市場のこと、祭のこと、音楽、生活、人々――………
それらは新鮮な色と刺激でもってナマエを誘った。
「気がすんだ?」
いつの間にか、敬語をやめていたティキは、そう締め括った。
「ありがとうございます…ああ、すっかり熱くなってしまいましたわ。」
そう言うとナマエは、バルコニーへ通じる窓を開けた。
部屋の中の暖かい空気とは対象的な、真冬の冷たい空気が流れ込んでくる。
そして階下からは、夜風に乗ってワルツの演奏が聞こえる。
ナマエが振り返ると、そこにティキが立っていた。
「俺と、踊っていただけますか、お嬢さん?」
そのとき、ナマエは部屋の空気が窓を開けたのと同時に変わったのだと、気付いた。
ティキは、"男の人"であり、自分は、"女"だと。
今まで膝を突き合わせて語り合っていた"友"という関係は、凛として冷たく、清澄な空気により、その形を変えたのだ。
「喜んで。

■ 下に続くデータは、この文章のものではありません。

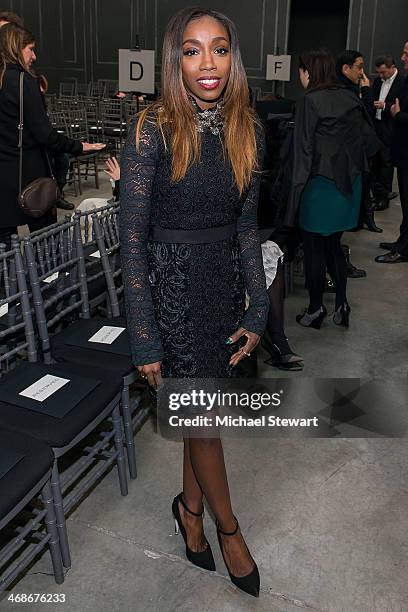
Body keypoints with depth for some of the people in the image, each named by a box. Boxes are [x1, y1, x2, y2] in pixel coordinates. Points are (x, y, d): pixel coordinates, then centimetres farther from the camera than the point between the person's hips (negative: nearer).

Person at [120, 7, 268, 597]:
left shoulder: (247, 132, 1)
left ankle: (190, 508, 42)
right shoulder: (152, 131, -14)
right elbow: (132, 238, -13)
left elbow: (246, 226, 7)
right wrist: (145, 339, -14)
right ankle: (227, 526, 33)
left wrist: (258, 309, 4)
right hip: (171, 285, -4)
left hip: (225, 283, 5)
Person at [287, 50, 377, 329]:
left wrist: (298, 187, -10)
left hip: (320, 183, -6)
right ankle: (342, 305, 16)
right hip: (350, 182, 6)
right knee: (334, 244, 16)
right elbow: (367, 133, 6)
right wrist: (353, 166, 15)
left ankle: (316, 308, 15)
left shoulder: (310, 101, -12)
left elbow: (304, 149, -14)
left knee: (314, 247, 6)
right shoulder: (350, 98, 5)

」
ティキは返事を聞くとナマエの手の甲に軽く口づけた。
その口づけは、今までナマエが幾人もの男達から受け取ったものとは全く違い、とても甘美なものに思われた。
少し頬を染めて、ナマエはティキの肩に手を置いた。
スローテンポな曲に合わせて、2人は暖炉の光と月の光が照らす光の中で円を描く。
互いの顔が、だんだんと近づいていくのは、音の魔法か、月の導きか――
曲が終わった時、2人の唇は、まるでそれが定めだったかのように合わさった。
どんなに高級なチョコレートよりも甘く濃密で、
どんなに高価な宝石よりも煌めき、
どんなに小さな星よりも秘めやかな、2人の空間――
朝、目が覚めた時、ナマエは部屋に1人だった。
辺りを見回しても、ティキが居る気配は――"居た"気配さえも――無い。
あの夢のような一時は、夢だったのだろうか。
ナマエは窓辺に―あの時、全てを変えた窓―に歩み寄った。
――鍵が、開いている。
そして、ガラスに映った自分の姿を見て、ナマエは確信した。
首筋に残る、赤い小さな印。
ティキがいなければ、付くことのない、その夢の証。
ナマエは窓を開け放ち、朝日に向かってにっこりと微笑んだ。
End.
この話はブラームスの交響曲第3番の第3楽章を聞いてて思い付きました。とっても短調な曲ですが、すごく優雅で綺麗な曲です!タイトルのほうは、かの有名なシェイクスピアの『真夏の夜の夢』からとりました。
てかこれどう見ても19世紀じゃなくね…
ティキさんは、何と言うか、どんなことを言っても絵になる(現代人は無理だよね、という意味で)ので、心置きなく書けます。